The run blocking had its fair share of impressive plays, helping Williams drive into the end zone on each touchdown run — but it wasn’t as efficient as we’ve seen it at times this year. Right tackle Mike Remmers did an admirable job filling in for Lucas Niang. There were a few leaks in pass protection, but that’s to be expected against such a talented defensive front.
Offensive Player of the Game: Quarterback Patrick Mahomes
With no skill positions truly having an incredible day, I want to praise Mahomes for bouncing back from a very ugly first half; he showed the same uncomfortable manner of maneuvering the pocket that we’ve seen in spurts this season — but he didn’t let it kill his confidence; he kept playing the only way he knows how, which turned into important completions and a season-high in passing yards (397). Mahomes and the offense stayed true to themselves, which allowed them to stretch the lead late in the contest.
Defense (Talon Graff)
Outside of one big scoring play to former Chief Ricky Seals-Jones, the defense played much better than they have all year. Even though Chris Jones was unable to go, the defense only gave up 94 yards on the ground. Nick Bolton continues to impress and he led the team in tackles with nine. The front seven took over the line of scrimmage in the second half, limiting Washington to almost no production.
There were a couple of close calls in the first half when Washington missed on a couple of deep shots that were defended by Rashad Fenton and L’Jarius Sneed. The change made at the safety spot proved to be the right one; Juan Thornhill had a solid day as the starter with three tackles and good coverage.

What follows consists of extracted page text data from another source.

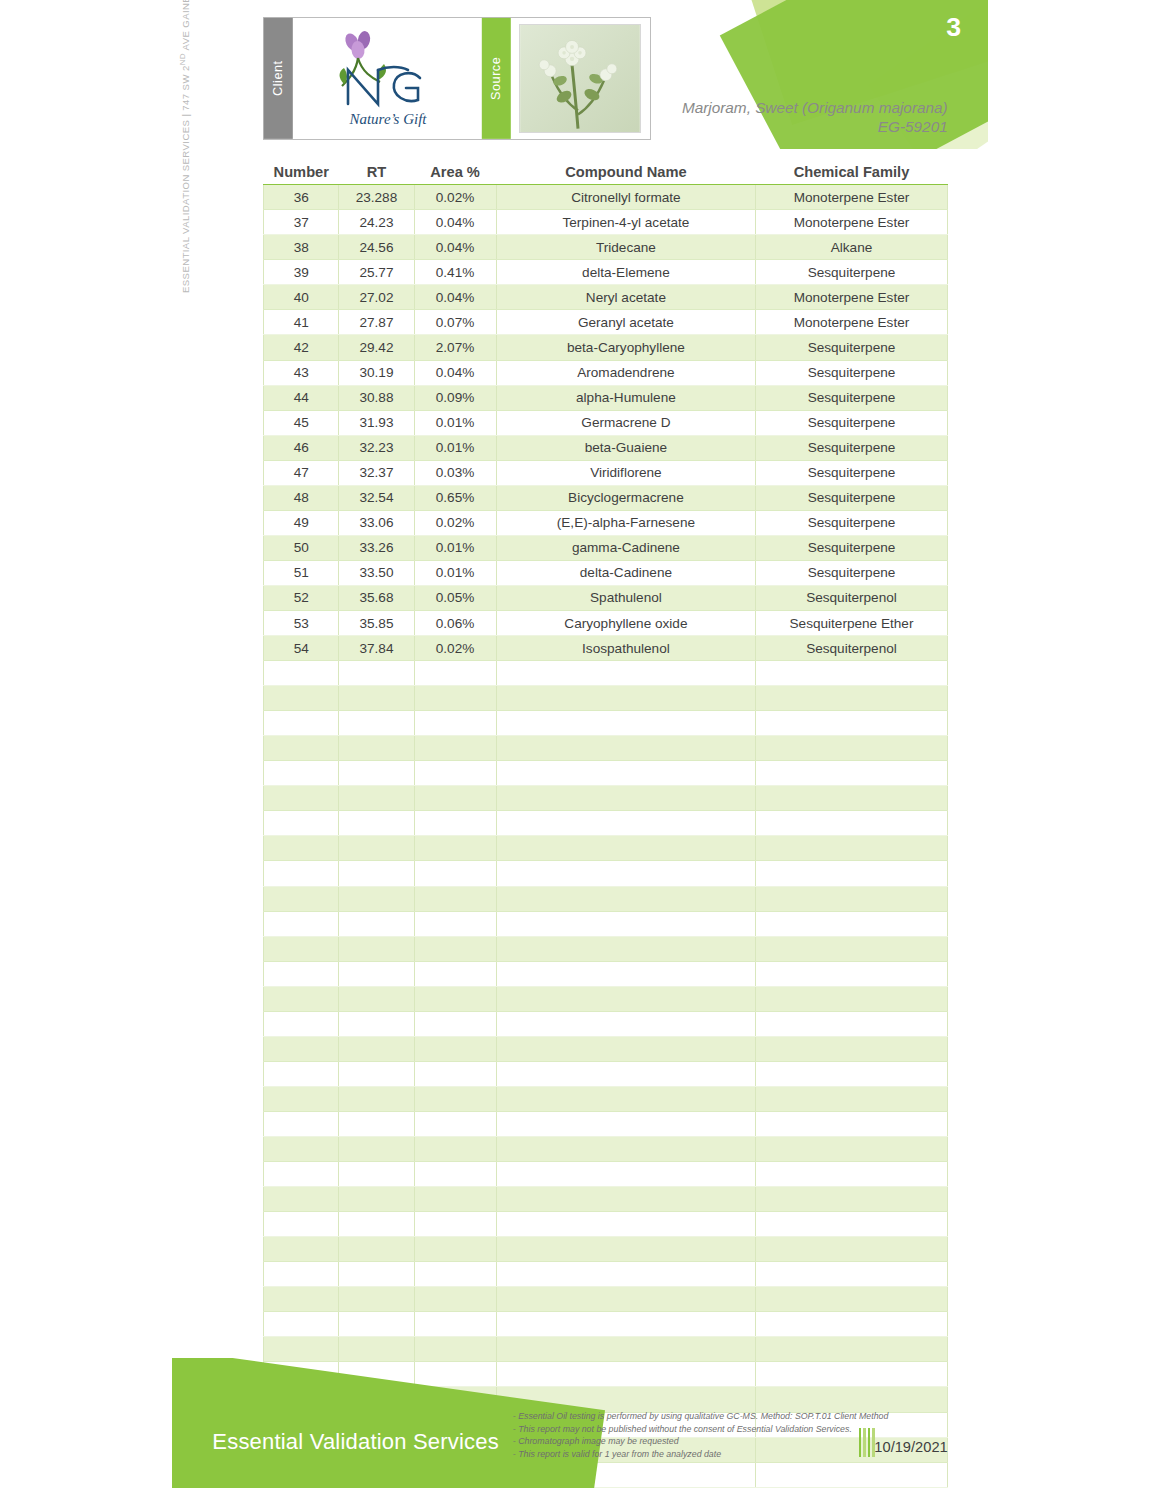3
Essential Validation Services | 747 SW 2nd Ave Gainesville, Florida 32601 | 317-561-3044
Client
Nature’s Gift
Source
Marjoram, Sweet (Origanum majorana)
EG-59201
| Number | RT | Area % | Compound Name | Chemical Family |
| --- | --- | --- | --- | --- |
| 36 | 23.288 | 0.02% | Citronellyl formate | Monoterpene Ester |
| 37 | 24.23 | 0.04% | Terpinen-4-yl acetate | Monoterpene Ester |
| 38 | 24.56 | 0.04% | Tridecane | Alkane |
| 39 | 25.77 | 0.41% | delta-Elemene | Sesquiterpene |
| 40 | 27.02 | 0.04% | Neryl acetate | Monoterpene Ester |
| 41 | 27.87 | 0.07% | Geranyl acetate | Monoterpene Ester |
| 42 | 29.42 | 2.07% | beta-Caryophyllene | Sesquiterpene |
| 43 | 30.19 | 0.04% | Aromadendrene | Sesquiterpene |
| 44 | 30.88 | 0.09% | alpha-Humulene | Sesquiterpene |
| 45 | 31.93 | 0.01% | Germacrene D | Sesquiterpene |
| 46 | 32.23 | 0.01% | beta-Guaiene | Sesquiterpene |
| 47 | 32.37 | 0.03% | Viridiflorene | Sesquiterpene |
| 48 | 32.54 | 0.65% | Bicyclogermacrene | Sesquiterpene |
| 49 | 33.06 | 0.02% | (E,E)-alpha-Farnesene | Sesquiterpene |
| 50 | 33.26 | 0.01% | gamma-Cadinene | Sesquiterpene |
| 51 | 33.50 | 0.01% | delta-Cadinene | Sesquiterpene |
| 52 | 35.68 | 0.05% | Spathulenol | Sesquiterpenol |
| 53 | 35.85 | 0.06% | Caryophyllene oxide | Sesquiterpene Ether |
| 54 | 37.84 | 0.02% | Isospathulenol | Sesquiterpenol |
Essential Validation Services
- Essential Oil testing is performed by using qualitative GC-MS. Method: SOP.T.01 Client Method
- This report may not be published without the consent of Essential Validation Services.
- Chromatograph image may be requested
- This report is valid for 1 year from the analyzed date
10/19/2021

The pass rush came alive in the latter part of the game — and even though they weren’t able to register any sacks on Taylor Heinicke, there were times he was flushed out of the pocket due to pressure from the Chiefs. Mike Danna has been the most consistent defensive lineman for Kansas City all season. His play shined again on Sunday, highlighted by a forced fumble that was recovered by Sneed. The play of the game came late when the pride of Missouri S&T — Tershawn Wharton — plucked a pass out of the air and wrangled it in for an interception that essentially sealed the game.

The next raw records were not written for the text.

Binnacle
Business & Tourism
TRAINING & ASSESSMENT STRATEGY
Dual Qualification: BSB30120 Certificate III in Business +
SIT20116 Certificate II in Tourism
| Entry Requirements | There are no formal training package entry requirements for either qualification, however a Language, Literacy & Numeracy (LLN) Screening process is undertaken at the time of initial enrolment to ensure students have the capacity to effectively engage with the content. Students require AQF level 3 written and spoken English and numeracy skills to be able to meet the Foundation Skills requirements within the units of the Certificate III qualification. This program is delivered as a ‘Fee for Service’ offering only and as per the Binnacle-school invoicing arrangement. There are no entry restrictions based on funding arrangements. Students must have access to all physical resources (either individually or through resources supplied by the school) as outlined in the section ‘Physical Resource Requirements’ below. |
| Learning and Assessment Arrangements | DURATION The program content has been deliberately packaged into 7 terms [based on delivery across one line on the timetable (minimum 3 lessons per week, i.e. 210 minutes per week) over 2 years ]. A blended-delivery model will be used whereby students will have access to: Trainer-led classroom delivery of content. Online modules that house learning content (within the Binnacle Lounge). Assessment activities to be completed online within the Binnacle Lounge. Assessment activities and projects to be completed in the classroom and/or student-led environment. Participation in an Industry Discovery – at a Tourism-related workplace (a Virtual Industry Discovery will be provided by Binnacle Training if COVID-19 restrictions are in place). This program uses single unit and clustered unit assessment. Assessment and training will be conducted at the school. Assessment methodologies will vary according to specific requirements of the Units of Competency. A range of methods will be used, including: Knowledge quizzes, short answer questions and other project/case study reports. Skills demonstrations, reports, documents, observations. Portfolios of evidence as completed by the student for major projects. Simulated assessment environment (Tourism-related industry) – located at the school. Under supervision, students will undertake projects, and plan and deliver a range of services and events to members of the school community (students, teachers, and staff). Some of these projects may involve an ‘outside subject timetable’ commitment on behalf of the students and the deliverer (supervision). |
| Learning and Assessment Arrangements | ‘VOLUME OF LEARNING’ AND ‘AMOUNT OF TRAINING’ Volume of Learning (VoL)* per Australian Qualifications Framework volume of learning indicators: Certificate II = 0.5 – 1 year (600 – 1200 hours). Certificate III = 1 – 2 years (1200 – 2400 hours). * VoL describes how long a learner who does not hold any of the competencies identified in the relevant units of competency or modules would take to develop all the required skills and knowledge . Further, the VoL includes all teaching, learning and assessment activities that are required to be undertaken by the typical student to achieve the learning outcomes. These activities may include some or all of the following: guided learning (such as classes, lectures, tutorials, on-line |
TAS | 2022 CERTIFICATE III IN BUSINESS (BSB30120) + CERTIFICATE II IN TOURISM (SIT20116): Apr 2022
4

The entire defense played well and shut down the Washington offense in the second half, holding them scoreless. The offensive side of the ball for Washington isn’t breaking any records, but they have some legitimate playmakers. Running back Antonio Gibson and wide receiver Terry McLaurin — both of them banged up — were held in check throughout the game.
This was a good performance to build upon. Chris Jones makes the team better so getting him back for the Tennessee Titans in Week 7 is pretty important. Seeing younger guys like Danna and Wharton step up and make plays is encouraging. The key for this defense moving forward is making sure everyone is in the right spot to make the best play possible. Limiting the big plays — and keeping everything in front of them — are the top priorities.
Defensive Player of the Game: Defensive End Mike Danna
Danna has been the fuel to the defense lately; good things just seem to happen when he’s in the game. He is around the play most of the time — and like today, usually comes up with some highlights. He finished with two tackles, a pass deflection and the forced fumble.